- Other names: Mixed hepatic porphyria, Mixed porphyria, South African genetic porphyria, and South African porphyria.
- Protoporphyrinogen IX
- Specialty: Endocrinology
- Symptoms: skin problems, Enzyme difficiency.
- Causes: genetic mutations.
- Treatment: liver transplants.

= Variegate porphyria =

Variegate porphyria, also known by several other names, is an autosomal dominant porphyria that can have acute (severe but usually not long-lasting) symptoms along with symptoms that affect the skin. The disorder results from low levels of the enzyme responsible for the seventh step in heme production. Heme is a vital molecule for all of the body's organs. It is a component of hemoglobin, the molecule that carries oxygen in the blood.

==Signs and symptoms==
When symptoms occur, they can include acute attacks (similar to acute intermittent porphyria) or skin damage. Acute attacks usually begin in adulthood and cause abdominal pain, vomiting, diarrhoea and constipation. During an attack, a person may also experience muscle weakness, seizures, and mental changes such as anxiety and hallucinations. These signs and symptoms are triggered by nongenetic factors such as certain drugs, dieting or fasting, certain hormones and stress.

Some people with variegate porphyria have skin that is overly sensitive to sunlight (photosensitive). Areas of skin exposed to the sun develop severe blistering, scarring, changes in pigmentation, and increased hair growth. Exposed skin becomes fragile and is easily damaged.

Rarely, the signs and symptoms of variegate porphyria can begin in infancy or early childhood. In such cases, the signs and symptoms are usually more severe than those starting later in life.

==Genetics==

Variegate porphyria has an autosomal dominant pattern of inheritance.

Mutations in the PPOX gene cause variegate porphyria. The PPOX gene makes a membrane bound mitochondrial enzyme called protoporphyrinogen oxidase, which is critical to the chemical process that leads to heme production. The activity of this enzyme is reduced by 50 percent in most people with variegate porphyria. In severe cases that begin early in life, the enzyme is almost completely inactive. Nongenetic factors such as certain drugs, stress, and others listed above can increase the demand for heme and the enzymes required to make heme. The combination of this increased demand and reduced activity of protoporphyrinogen oxidase disrupts heme production and allows byproducts of the process to accumulate in the liver, triggering an acute attack.

[Items from a dataset]

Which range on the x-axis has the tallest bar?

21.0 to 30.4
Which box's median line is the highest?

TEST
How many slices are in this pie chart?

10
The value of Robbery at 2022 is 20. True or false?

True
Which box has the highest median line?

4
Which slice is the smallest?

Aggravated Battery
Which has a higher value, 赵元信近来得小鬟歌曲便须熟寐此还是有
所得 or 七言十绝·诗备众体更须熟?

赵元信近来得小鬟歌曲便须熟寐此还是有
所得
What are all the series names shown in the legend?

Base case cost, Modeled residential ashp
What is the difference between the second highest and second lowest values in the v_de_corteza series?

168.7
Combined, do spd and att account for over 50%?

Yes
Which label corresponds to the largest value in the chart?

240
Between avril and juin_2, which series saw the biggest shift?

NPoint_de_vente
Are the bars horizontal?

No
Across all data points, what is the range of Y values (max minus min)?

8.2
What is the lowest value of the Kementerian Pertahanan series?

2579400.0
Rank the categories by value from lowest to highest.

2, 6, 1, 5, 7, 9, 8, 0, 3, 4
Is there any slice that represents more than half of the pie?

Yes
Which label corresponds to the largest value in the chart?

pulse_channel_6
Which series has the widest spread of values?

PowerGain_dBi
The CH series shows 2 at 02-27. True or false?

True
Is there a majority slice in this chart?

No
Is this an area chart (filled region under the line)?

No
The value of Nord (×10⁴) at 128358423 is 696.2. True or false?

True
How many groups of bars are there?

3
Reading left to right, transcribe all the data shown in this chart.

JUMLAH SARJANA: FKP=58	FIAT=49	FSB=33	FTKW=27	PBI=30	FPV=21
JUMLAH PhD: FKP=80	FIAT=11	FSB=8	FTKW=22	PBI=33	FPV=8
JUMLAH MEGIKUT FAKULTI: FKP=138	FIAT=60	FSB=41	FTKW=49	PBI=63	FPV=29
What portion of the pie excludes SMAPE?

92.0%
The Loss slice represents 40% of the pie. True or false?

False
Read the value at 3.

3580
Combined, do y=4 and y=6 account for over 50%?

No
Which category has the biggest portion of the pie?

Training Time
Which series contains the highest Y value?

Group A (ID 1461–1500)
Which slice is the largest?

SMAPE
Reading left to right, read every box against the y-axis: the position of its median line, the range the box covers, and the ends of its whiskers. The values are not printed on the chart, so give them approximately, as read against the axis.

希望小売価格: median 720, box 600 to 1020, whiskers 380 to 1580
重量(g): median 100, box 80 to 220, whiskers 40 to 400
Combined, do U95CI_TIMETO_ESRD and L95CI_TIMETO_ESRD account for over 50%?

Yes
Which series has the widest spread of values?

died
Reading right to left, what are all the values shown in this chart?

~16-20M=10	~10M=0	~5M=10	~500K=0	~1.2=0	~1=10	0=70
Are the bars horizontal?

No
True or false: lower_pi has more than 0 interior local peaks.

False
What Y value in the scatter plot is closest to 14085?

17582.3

• TO DO:
1. According to the variegate porphyria article, by how much is the activity of protoporphyrinogen oxidase reduced in most people with the disorder?
2. Write what comes next in the variegate porphyria article, picking up after its final sentence.

• REPLIES:
1. By 50 percent.

2.
Variegate porphyria is inherited in an autosomal dominant pattern, which means the defective gene is located on an autosome, and inheriting one copy of the defective gene from an affected parent is sufficient to cause the disorder. More severe cases result from inheriting two copies of the defective gene.

The entire PPOX gene has about 8kb with 13 exon sequences. It was successfully cloned from a cDNA library in 1995 revealing that, after processing, it is 477 nucleotides long. It has previously been thought that the PPOX gene was located on human chromosome 14, however mapping experiments (FISH) have shown that it is near 1q23. An additional aggravating mutation affecting variegate porphyria can be found at 6p21.3 on the HFE gene.

A 2006 clinical, biochemical and mutational study of eight Swiss variegate porphyria patients and their families found four novel PPOX gene mutations believed to be unique to the Swiss population.

==Diagnosis==
Diagnosis is by finding raised urine porphyrins, raised faecal porphyrins, markedly raised plasma porphyrins (pathognomic) and finding photosensitive cutaneous lesions on clinical examination.

==Treatment==
Liver transplant has been used in the treatment of this condition.

==Epidemiology==
In South Africa, the prevalence of variegate porphyria is approximately 1 in 300. In Finland, the prevalence is approximately 1 in 75,000.

It is also found in Argentina, Sweden, and Australia.